小説 No Exist Man 2 (影の存在) 序 足音 5

小説 No Exist Man 2 (影の存在)

序 足音 5

 元自衛官で海外派兵の経験のある樋口義明がこのメンバーに入っていたが、京都事件の時にテロリストに銃で腰を撃たれ、下半身不随になってしまっていた。その樋口は、まだ入院してリハビリをしている。東御堂信仁と嵯峨朝彦の情報組織が、天皇の意向によって極秘ではあるものの好適な資金があてられるようになったにもかかわらず、実際の軍の経験者がいないということになってしまったのだ。

「その樋口の代わりですが」

 ソファで飲んでいる二人の前に、荒川義弘が表れた。

「おお、荒川君か」

 荒川義弘、元々は商社マンとして海外経験があった。しかし、どうもその商社マンとしての仕事はあまり彼には会っていなかったようだ。そのまま彼は情報の仕事に邁進してゆくことになる。

 実際に、日本のインテリジェンスということに関しては、第二次世界大戦までは高く評価されていた。そもそも、イギリスの当時のチャーチル首相は、代位次世界大戦初期、おいわゆる「日本の100日」と言われる戦争の時に、二つのことに驚愕し、イギリスは日本に負けるのではないかというようなことを真剣に悩んでいた。一つは、日本の航空機運用である。真珠湾攻撃において、航空機が戦艦を沈没させるということはわかっていたが、それでも真珠湾の選管は全て停泊している戦艦であり、いうなれば、「錨に繋がれた浮砲台」でしかない。そのように動かない戦艦であれば、鎮められたとしてもそれほど驚くようなものではない。しかし、イギリスは最新鋭の戦艦プリンス・オブ・ウェールズと巡洋戦艦レパルスが、作戦行動中に航空機の集中運用によって沈没した。

 一方、もう一つはシンガポールが早々に陥落したことである。この時に日本の銀輪舞台という自転車部隊が活躍したことと、日本のインテリジェンスがかなり活躍して東南アジアの多くの現地の人々が「植民地解放・八紘一宇」にのっかり、日本の見方をしていたことに驚いた。チャーチルは、日記に「日本のインテリジェンスに敗北した」と記載している。この当時、この地区で情報特務を行っていたのは、藤原岩市大佐であり、いわゆるF機関という組織を作り、現地の人々を大量に採用して、独立運動を指揮している。その動きに負けたといっているのである。

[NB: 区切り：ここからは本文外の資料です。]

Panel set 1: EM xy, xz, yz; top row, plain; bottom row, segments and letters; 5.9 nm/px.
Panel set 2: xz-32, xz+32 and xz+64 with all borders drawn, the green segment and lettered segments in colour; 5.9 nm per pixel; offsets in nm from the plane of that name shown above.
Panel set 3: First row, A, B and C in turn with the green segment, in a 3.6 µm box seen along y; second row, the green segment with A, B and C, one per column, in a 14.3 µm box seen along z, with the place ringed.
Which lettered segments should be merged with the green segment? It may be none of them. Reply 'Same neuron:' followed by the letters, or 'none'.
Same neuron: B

 さて、このように優秀な日本のインテリジェンスは、戦後当然のように解体された。根拠は憲法9条で、情報を得ることは軍事につながるというような内容になっている。そのうえで、地政学とインテリジェンスは基本的には日本の学校では学べないようになっているのである。そのような中で、日本のこれらの情報収集力が活かされ、「戦後の日本のインテリジェンス」と言われたのが、JICAと日本の商社である。JICAは、公式に世界の経済状況と通貨為替状況、そして文化などの情報を入手していたし、また、日本の商社マンは、世界の他の国の人が誰もいかないような地の果てまでも、場合によっては海底であっても、買い付けに行くのである。それも、現地の言葉などはわからず、堅苦しい文体の英語と日本語しか話せないような日本人が、現地の人と笑顔で取引の話をしていることを、多くの国の人が驚愕のまなざしで見ている。

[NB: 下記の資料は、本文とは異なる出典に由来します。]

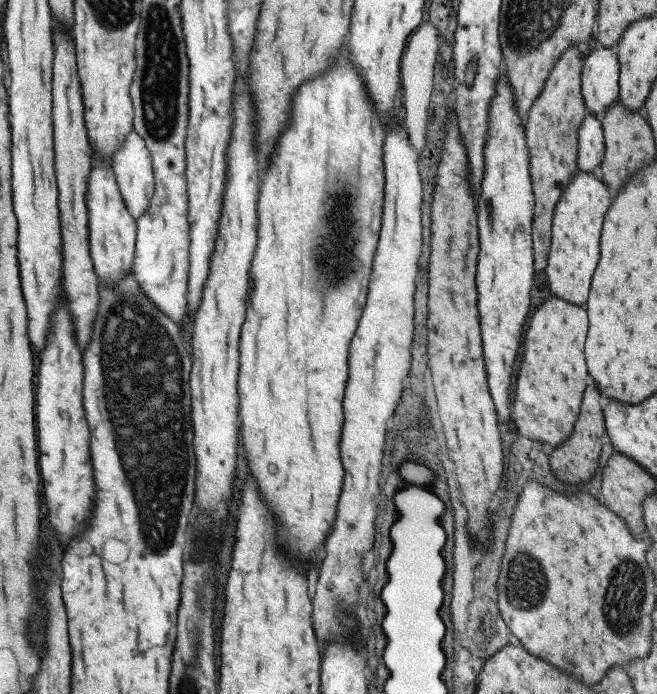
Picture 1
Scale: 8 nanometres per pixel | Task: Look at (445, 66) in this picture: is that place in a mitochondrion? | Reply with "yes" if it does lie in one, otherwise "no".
no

 ちなみに、アメリカの情報機関は、第二次世界大戦の藤原岩市大佐のF機関に関して、「アメリカの現在の技術で、コンピューターなどを使って行ったとしても、F機関の内容を行うには最低でも3年半掛かる。それでも成功の確率は50%程度であろう。しかし、日本の藤原は、その内容を3カ月で行い、それも完ぺきな成果を残した」というように言われている。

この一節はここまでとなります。